→ **To-do item a**
In the agreement excerpt, list each type of legal matter named in the phrase describing what NISC is not aware of as pending or threatened.

→ **Provided text**
___
NISC represents that as of the date of this Agreement it is not aware of any pending nor threatened investigation, action, suit, or proceeding relating to it or that may adversely affect it or any principal of NISC or any of its Associated Persons in a material way or their ability to provide Services hereunder before or by any court or other governmental, regulatory, or self-regulatory authority or other body to which it or any such principal thereof or any Associated Person is a party, or to which any asset of NISC or any Associated Person is subject. As of the date of this Agreement, neither NISC nor any principal thereof has received any notice of an investigation relating to matters described in the preceding sentence that may adversely affect NISC’s or any Associated Person’s business in a material way or its or their ability to provide Services hereunder.

 

  g.

NISC represents it will notify JNLIC-NY immediately in the event it receives a complaint alleging that it or any of its Associated Persons violated any applicable federal or state law, rule or regulation arising out of its activities, or which may otherwise affect in any material way it or any Associated Person’s ability to act in accordance with the terms of this Agreement.

 

2.

COMPLIANCE

 

  a.
___
→ **Provided material**
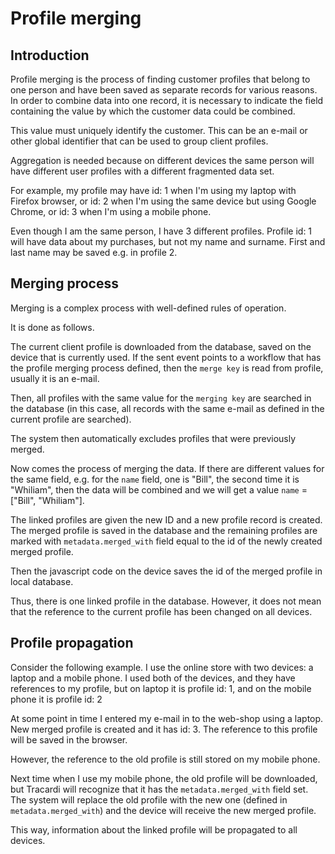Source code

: # Profile merging

## Introduction

Profile merging is the process of finding customer profiles that belong to one person and have been saved as separate
records for various reasons. In order to combine data into one record, it is necessary to indicate the field containing
the value by which the customer data could be combined.

This value must uniquely identify the customer. This can be an e-mail or other global identifier that can be used to
group client profiles.

Aggregation is needed because on different devices the same person will have different user profiles with a different
fragmented data set.

For example, my profile may have id: 1 when I'm using my laptop with Firefox browser, or id: 2 when I'm using the same
device but using Google Chrome, or id: 3 when I'm using a mobile phone.

Even though I am the same person, I have 3 different profiles. Profile id: 1 will have data about my purchases, but not
my name and surname. First and last name may be saved e.g. in profile 2.

## Merging process

Merging is a complex process with well-defined rules of operation.

It is done as follows.

The current client profile is downloaded from the database, saved on the device that is currently used. If the sent
event points to a workflow that has the profile merging process defined, then the `merge key` is read from profile,
usually it is an e-mail.

Then, all profiles with the same value for the `merging key` are searched in the database (in this case, all records
with the same e-mail as defined in the current profile are searched).

The system then automatically excludes profiles that were previously merged.

Now comes the process of merging the data. If there are different values for the same field, e.g. for the `name` field,
one is "Bill", the second time it is "Whiliam", then the data will be combined and we will get a value `name`
= ["Bill", "Whiliam"].

The linked profiles are given the new ID and a new profile record is created. The merged profile is saved in the
database and the remaining profiles are marked with `metadata.merged_with` field equal to the id of the newly created merged
profile.

Then the javascript code on the device saves the id of the merged profile in local database.

Thus, there is one linked profile in the database. However, it does not mean that the reference to the current profile
has been changed on all devices.

## Profile propagation

Consider the following example. I use the online store with two devices:
a laptop and a mobile phone. I used both of the devices, and they have references to my profile, but on laptop it is
profile id: 1, and on the mobile phone it is profile id: 2

At some point in time I entered my e-mail in to the web-shop using a laptop. New merged profile is created and it has id: 3. The
reference to this profile will be saved in the browser.

However, the reference to the old profile is still stored on my mobile phone.

Next time when I use my mobile phone, the old profile will be downloaded, but Tracardi will recognize that it has the
`metadata.merged_with` field set. The system will replace the old profile with the new one (defined in `metadata.merged_with`)
and the device will receive the new merged profile.

This way, information about the linked profile will be propagated to all devices.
___
→ **To-do item b**
In the entries, take everything from the line containing "At some point" down to the end of the entries, and change "mobile phone" to "smartphone" wherever it appears there. Return only those lines, with everything else left unchanged.

→ **Reply a**
- investigation
- action
- suit
- proceeding

→ **Reply b**
At some point in time I entered my e-mail in to the web-shop using a laptop. New merged profile is created and it has id: 3. The
reference to this profile will be saved in the browser.

However, the reference to the old profile is still stored on my smartphone.

Next time when I use my smartphone, the old profile will be downloaded, but Tracardi will recognize that it has the
`metadata.merged_with` field set. The system will replace the old profile with the new one (defined in `metadata.merged_with`)
and the device will receive the new merged profile.

This way, information about the linked profile will be propagated to all devices.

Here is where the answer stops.